Work to complete —
Where does the word "milestones" occur in the entries below? Copy every line that has it.

Dataset excerpts —
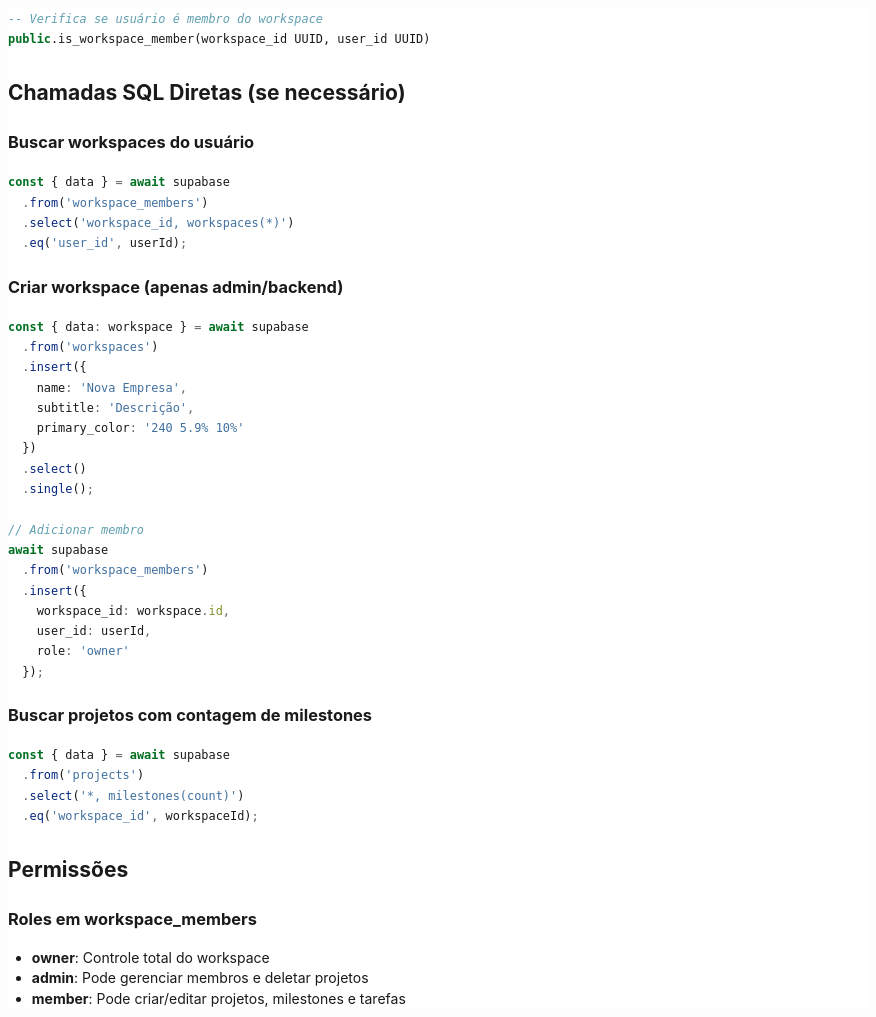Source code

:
 ```sql
-- Verifica se usuário é membro do workspace
public.is_workspace_member(workspace_id UUID, user_id UUID)
```

## Chamadas SQL Diretas (se necessário)

### Buscar workspaces do usuário
```typescript
const { data } = await supabase
  .from('workspace_members')
  .select('workspace_id, workspaces(*)')
  .eq('user_id', userId);
```

### Criar workspace (apenas admin/backend)
```typescript
const { data: workspace } = await supabase
  .from('workspaces')
  .insert({
    name: 'Nova Empresa',
    subtitle: 'Descrição',
    primary_color: '240 5.9% 10%'
  })
  .select()
  .single();

// Adicionar membro
await supabase
  .from('workspace_members')
  .insert({
    workspace_id: workspace.id,
    user_id: userId,
    role: 'owner'
  });
```

### Buscar projetos com contagem de milestones
```typescript
const { data } = await supabase
  .from('projects')
  .select('*, milestones(count)')
  .eq('workspace_id', workspaceId);
```

## Permissões

### Roles em workspace_members
- **owner**: Controle total do workspace
- **admin**: Pode gerenciar membros e deletar projetos
- **member**: Pode criar/editar projetos, milestones e tarefas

Answer for the task —
### Buscar projetos com contagem de milestones
  .select('*, milestones(count)')
- **member**: Pode criar/editar projetos, milestones e tarefas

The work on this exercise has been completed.